TASK INSTRUCTIONS
Retype every entry below without pictures.

EXTRACTED ENTRIES
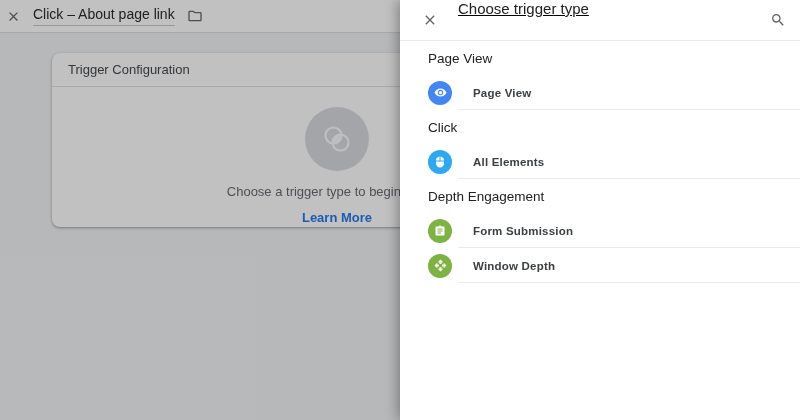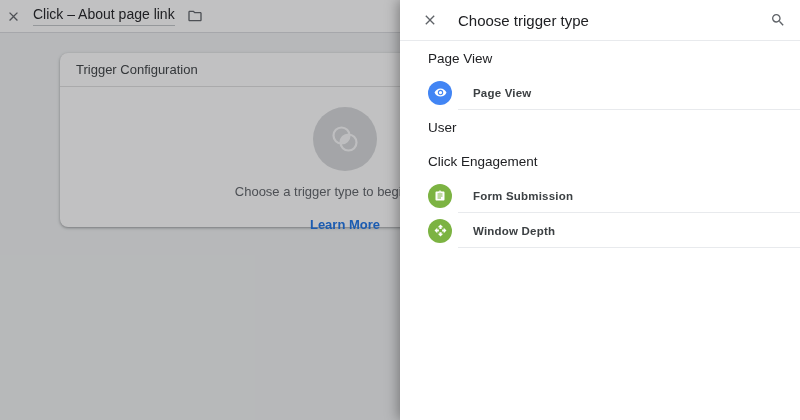--- a/index.html
+++ b/index.html
@@ -23,48 +23,48 @@
   .icon-btn svg { display: block; }
   .doc-title {
     margin-left: 10px; font-size: 14px; color: #202124;
     border-bottom: 1px solid #C3C6CA; padding-bottom: 2px; line-height: 17px;
     cursor: text;
   }
   .folder-btn { margin-left: 10px; }
 
   .workspace { position: relative; height: 387px; }
   .config-card {
-    position: absolute; left: 60px; top: 20px; width: 570px; height: 174px;
+    position: absolute; left: 52px; top: 20px; width: 570px; height: 174px;
     background: #FFFFFF; border-radius: 8px;
     box-shadow: 0 1px 2px rgba(60,64,67,.3), 0 1px 3px 1px rgba(60,64,67,.15);
   }
   .config-card-header {
     height: 34px; line-height: 34px; padding: 0 16px;
     font-size: 13px; color: #3C4043; border-bottom: 1px solid #E0E0E0;
   }
   .config-card-body { text-align: center; padding-top: 20px; }
   .venn-circle {
     width: 64px; height: 64px; border-radius: 50%; background: #D7D9DB;
     margin: 0 auto; display: flex; align-items: center; justify-content: center;
   }
   .placeholder-text { margin-top: 13px; font-size: 13px; color: #5F6368; }
-  .learn-more { display: inline-block; margin-top: 18px; font-size: 13px; font-weight: bold; text-decoration: none; cursor: pointer; }
+  .learn-more { display: inline-block; margin-top: 11px; font-size: 13px; font-weight: bold; text-decoration: none; cursor: pointer; }
 
   
   .dim-overlay { position: absolute; inset: 0; background: rgba(32,33,36,0.28); z-index: 5; }
 
   
   .trigger-panel {
     position: absolute; top: 0; right: 0; width: 400px; height: 420px;
     background: #FFFFFF; z-index: 10;
     box-shadow: -2px 0 12px rgba(0,0,0,0.35);
   }
   .panel-header {
     height: 41px; border-bottom: 1px solid #E8EAED;
-    display: flex; align-items: center; padding: 0 12px 0 20px;
+    display: flex; padding: 0 12px 0 20px; text-decoration: underline;
   }
   .panel-title { margin-left: 18px; font-size: 15px; color: #202124; }
   .panel-search { margin-left: auto; }
 
   .section { padding-top: 8px; }
   .section-label {
     padding: 0 0 6px 28px; font-size: 13.5px; color: #202124; line-height: 20px;
   }
   .trigger-item {
     height: 35px; display: flex; align-items: center;
@@ -148,27 +148,35 @@
                 <path d="M12 4.5C7 4.5 2.73 7.61 1 12c1.73 4.39 6 7.5 11 7.5s9.27-3.11 11-7.5C21.27 7.61 17 4.5 12 4.5zm0 12.5a5 5 0 1 1 0-10 5 5 0 0 1 0 10zm0-8a3 3 0 1 0 0 6 3 3 0 0 0 0-6z"></path>
               </svg>
           </span>
           <span class="item-label">Page View</span>
         </div>
 
 
       </div>
 
       <div class="section">
-        <div class="section-label">User</div>
+        <div class="section-label">Click</div>
 
+        <div class="trigger-item">
+          <span class="item-icon" style="background-color: rgb(45, 169, 244);">
+            <svg width="12" height="12" viewBox="0 0 24 24">
+                <path d="M13 1.07V9h7c0-4.08-3.05-7.44-7-7.93zM4 15c0 4.42 3.58 8 8 8s8-3.58 8-8v-4H4v4zm7-13.93C7.05 1.56 4 4.92 4 9h7V1.07z"></path>
+              </svg>
+          </span>
+          <span class="item-label">All Elements</span>
+        </div>
 
       </div>
 
       <div class="section">
-        <div class="section-label">Click Engagement</div>
+        <div class="section-label">Depth Engagement</div>
 
 
         <div class="trigger-item">
           <span class="item-icon" style="background-color: rgb(124, 179, 66);">
             <svg width="12" height="12" viewBox="0 0 24 24">
                 <path d="M19 3h-4.18C14.4 1.84 13.3 1 12 1c-1.3 0-2.4.84-2.82 2H5c-1.1 0-2 .9-2 2v14c0 1.1.9 2 2 2h14c1.1 0 2-.9 2-2V5c0-1.1-.9-2-2-2zm-7 0c.55 0 1 .45 1 1s-.45 1-1 1-1-.45-1-1 .45-1 1-1zm2 14H7v-2h7v2zm3-4H7v-2h10v2zm0-4H7V7h10v2z"></path>
               </svg>
           </span>
           <span class="item-label">Form Submission</span>
         </div>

ANSWER TO THIS PROBLEM
--- a/index.html
+++ b/index.html
@@ -23,48 +23,48 @@
   .icon-btn svg { display: block; }
   .doc-title {
     margin-left: 10px; font-size: 14px; color: #202124;
     border-bottom: 1px solid #C3C6CA; padding-bottom: 2px; line-height: 17px;
     cursor: text;
   }
   .folder-btn { margin-left: 10px; }
 
   .workspace { position: relative; height: 387px; }
   .config-card {
-    position: absolute; left: 60px; top: 20px; width: 570px; height: 174px;
+    position: absolute; left: 52px; top: 20px; width: 570px; height: 174px;
     background: #FFFFFF; border-radius: 8px;
     box-shadow: 0 1px 2px rgba(60,64,67,.3), 0 1px 3px 1px rgba(60,64,67,.15);
   }
   .config-card-header {
     height: 34px; line-height: 34px; padding: 0 16px;
     font-size: 13px; color: #3C4043; border-bottom: 1px solid #E0E0E0;
   }
   .config-card-body { text-align: center; padding-top: 20px; }
   .venn-circle {
     width: 64px; height: 64px; border-radius: 50%; background: #D7D9DB;
     margin: 0 auto; display: flex; align-items: center; justify-content: center;
   }
   .placeholder-text { margin-top: 13px; font-size: 13px; color: #5F6368; }
-  .learn-more { display: inline-block; margin-top: 18px; font-size: 13px; font-weight: bold; text-decoration: none; cursor: pointer; }
+  .learn-more { display: inline-block; margin-top: 11px; font-size: 13px; font-weight: bold; text-decoration: none; cursor: pointer; }
 
   
   .dim-overlay { position: absolute; inset: 0; background: rgba(32,33,36,0.28); z-index: 5; }
 
   
   .trigger-panel {
     position: absolute; top: 0; right: 0; width: 400px; height: 420px;
     background: #FFFFFF; z-index: 10;
     box-shadow: -2px 0 12px rgba(0,0,0,0.35);
   }
   .panel-header {
     height: 41px; border-bottom: 1px solid #E8EAED;
-    display: flex; align-items: center; padding: 0 12px 0 20px;
+    display: flex; padding: 0 12px 0 20px; text-decoration: underline;
   }
   .panel-title { margin-left: 18px; font-size: 15px; color: #202124; }
   .panel-search { margin-left: auto; }
 
   .section { padding-top: 8px; }
   .section-label {
     padding: 0 0 6px 28px; font-size: 13.5px; color: #202124; line-height: 20px;
   }
   .trigger-item {
     height: 35px; display: flex; align-items: center;
@@ -148,27 +148,35 @@
                 <path d="M12 4.5C7 4.5 2.73 7.61 1 12c1.73 4.39 6 7.5 11 7.5s9.27-3.11 11-7.5C21.27 7.61 17 4.5 12 4.5zm0 12.5a5 5 0 1 1 0-10 5 5 0 0 1 0 10zm0-8a3 3 0 1 0 0 6 3 3 0 0 0 0-6z"></path>
               </svg>
           </span>
           <span class="item-label">Page View</span>
         </div>
 
 
       </div>
 
       <div class="section">
-        <div class="section-label">User</div>
+        <div class="section-label">Click</div>
 
+        <div class="trigger-item">
+          <span class="item-icon" style="background-color: rgb(45, 169, 244);">
+            <svg width="12" height="12" viewBox="0 0 24 24">
+                <path d="M13 1.07V9h7c0-4.08-3.05-7.44-7-7.93zM4 15c0 4.42 3.58 8 8 8s8-3.58 8-8v-4H4v4zm7-13.93C7.05 1.56 4 4.92 4 9h7V1.07z"></path>
+              </svg>
+          </span>
+          <span class="item-label">All Elements</span>
+        </div>
 
       </div>
 
       <div class="section">
-        <div class="section-label">Click Engagement</div>
+        <div class="section-label">Depth Engagement</div>
 
 
         <div class="trigger-item">
           <span class="item-icon" style="background-color: rgb(124, 179, 66);">
             <svg width="12" height="12" viewBox="0 0 24 24">
                 <path d="M19 3h-4.18C14.4 1.84 13.3 1 12 1c-1.3 0-2.4.84-2.82 2H5c-1.1 0-2 .9-2 2v14c0 1.1.9 2 2 2h14c1.1 0 2-.9 2-2V5c0-1.1-.9-2-2-2zm-7 0c.55 0 1 .45 1 1s-.45 1-1 1-1-.45-1-1 .45-1 1-1zm2 14H7v-2h7v2zm3-4H7v-2h10v2zm0-4H7V7h10v2z"></path>
               </svg>
           </span>
           <span class="item-label">Form Submission</span>
         </div>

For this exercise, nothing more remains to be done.